Wielka miłość połączyła Maksymiliana Habsburga, brata cesarza Franciszka Józefa, i Charlottę, belgijską księżniczkę. Maksymilian wybudował dla ukochanej na skałach pod Triestem, pałacyk Miramare, który stał się świadkiem szczęśliwych kilku lat młodej pary, lat poprzedzających mające wkrótce nadejść nieszczęścia.
Charlottą była niezwykle piękna, niektórzy uważali, że jest piękniejsza od słynnej cesarzowej Sissi, ale była też niezwykle ambitna, znała świetnie kilka języków, a jej wykształcenie było znakomite. Odrzuciła rękę króla Portugalii twierdząc, że to zacofane państwo.
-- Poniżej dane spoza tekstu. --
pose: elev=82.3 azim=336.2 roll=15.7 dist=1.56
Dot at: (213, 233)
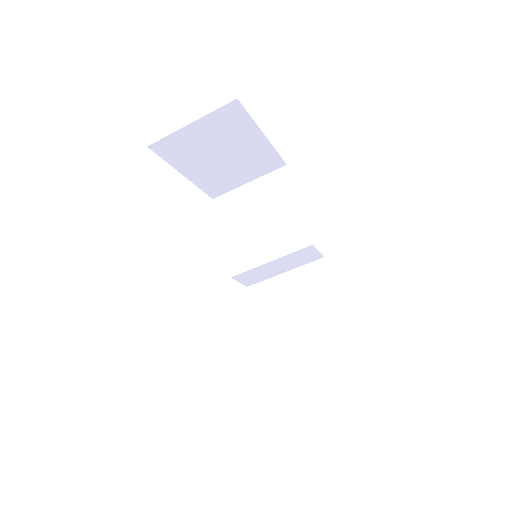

W 1857 roku, gdy skończyła siedemnaście lat, wyszła z arcyksięcia Maksymiliana, wrażliwego młodzieńca, którego ulubionym zajęciem było hodowanie roślin, marzył o całkowitym oddaniu się botanice. Maksymilian był wówczas wicekrólem Królestwa Lombardzki-Weneckiego, więc para zamieszkała w Monzy pod Mediolanem, szybko stając się ulubieńcami wszystkich Włochów. Nie liczyli się jednak w polityce światowej, w dodatku arcyksiążę, znany z liberalnych poglądów, podpadł swemu bratu, a Charlotta pozostała w konflikcie z Sissi. Franciszek Józef odsunął całkowicie Maksymiliana od spraw mediolańskich.
Małżeństwo wyjechało do Triestu, gdzie Habsburg nadzorował budowę portu, a także zamku wznoszonego na urwistej skale karsowej, wznoszącej się nad morzem. Wokół Castello Miramare zaprojektowano wspaniały park, w którym łączyły się różnorodne gusta romantycznej epoki. Charlottą czuła się niespełniona jako władczyni, bolała nad znikomą rolą odgrywaną przez siebie i męża w toczącej się historii. Kiedy któregoś dnia zjawiła się delegacja z Meksyku, by zaproponować im koronę meksykańską, zaczęła naciskać na Maksymiliana, by ten ją przyjął.
Maksymilian i delegacja z Meksyku w Miramare
Książę mocno się wahał, uważając że za taką propozycją powinien stać głos ogółu, jednak wreszcie uległ naciskowi księżnej. Warto dodać, że małżeństwo otrzymało wsparcie Napoleona III oraz Franciszka Józefa, którzy dali im żołnierzy-ochotników oraz okręt wojenny, ale też nakazali zataić informację, że w Meksyku sytuacja jest niepewna i wszystko tam jest w stanie wrzenia. Wyglądało jakby chcieli się ich jak najszybciej pozbyć z Europy.
10 czerwca 1864 roku Maksymilian i Charlotta otrzymali tytuły cesarza i cesarzowej Meksyku, po czym udali się do nowej ojczyzny. Na miejscu witały ich tłumy, a małżonkowie zaangażowali się w reformę kraju. Mieli ambitne plany: pracowali nad nową konstytucją, chcieli limitowanych godzin pracy, powszechnego nauczania, rozwoju transportu.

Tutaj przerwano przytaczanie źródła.